Metabolism of acrylate to beta-hydroxypropionate and its role in dimethylsulfoniopropionate lyase induction by a salt marsh sediment bacterium, Alcaligenes faecalis M3A.

Abstract

Dimethylsulfoniopropionate (DMSP) is degraded to dimethylsulfide (DMS) and acrylate by the enzyme DMSP lyase. DMS or acrylate can serve as a carbon source for both free-living and endophytic bacteria in the marine environment. In this study, we report on the mechanism of DMSP-acrylate metabolism by Alcaligenes faecalis M3A. Suspensions of citrate-grown cells expressed a low level of DMSP lyase activity that could be induced to much higher levels in the presence of DMSP, acrylate, and its metabolic product, beta-hydroxypropionate.
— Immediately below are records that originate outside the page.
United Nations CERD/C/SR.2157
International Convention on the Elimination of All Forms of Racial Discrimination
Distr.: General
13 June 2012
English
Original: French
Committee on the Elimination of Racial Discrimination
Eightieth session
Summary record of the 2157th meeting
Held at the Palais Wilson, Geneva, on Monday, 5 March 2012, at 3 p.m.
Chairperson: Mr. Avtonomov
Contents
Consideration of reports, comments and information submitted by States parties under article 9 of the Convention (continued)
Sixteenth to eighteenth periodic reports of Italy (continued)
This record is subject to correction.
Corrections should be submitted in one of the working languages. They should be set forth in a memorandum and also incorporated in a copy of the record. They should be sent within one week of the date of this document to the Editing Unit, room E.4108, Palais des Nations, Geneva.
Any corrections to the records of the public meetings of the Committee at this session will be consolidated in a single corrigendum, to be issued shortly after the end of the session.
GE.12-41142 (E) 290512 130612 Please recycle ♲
DMSP was degraded outside the cell, resulting in an extracellular accumulation of acrylate, which in suspensions of citrate-grown cells was then metabolized at a low endogenous rate. The inducible nature of acrylate metabolism was evidenced by both an increase in the rate of its degradation over time and the ability of acrylate-grown cells to metabolize this molecule at about an eight times higher rate than citrate-grown cells. Therefore, acrylate induces both its production (from DMSP) and its degradation by an acrylase enzyme. (1)H and (13)C nuclear magnetic resonance analyses were used to identify the products resulting from [1-(13)C]acrylate metabolism. The results indicated that A. faecalis first metabolized acrylate to beta-hydroxypropionate outside the cell, which was followed by its intracellular accumulation and subsequent induction of DMSP lyase activity. In summary, the mechanism of DMSP degradation to acrylate and the subsequent degradation of acrylate to beta-hydroxypropionate in the aerobic beta-Proteobacterium A. faecalis has been described.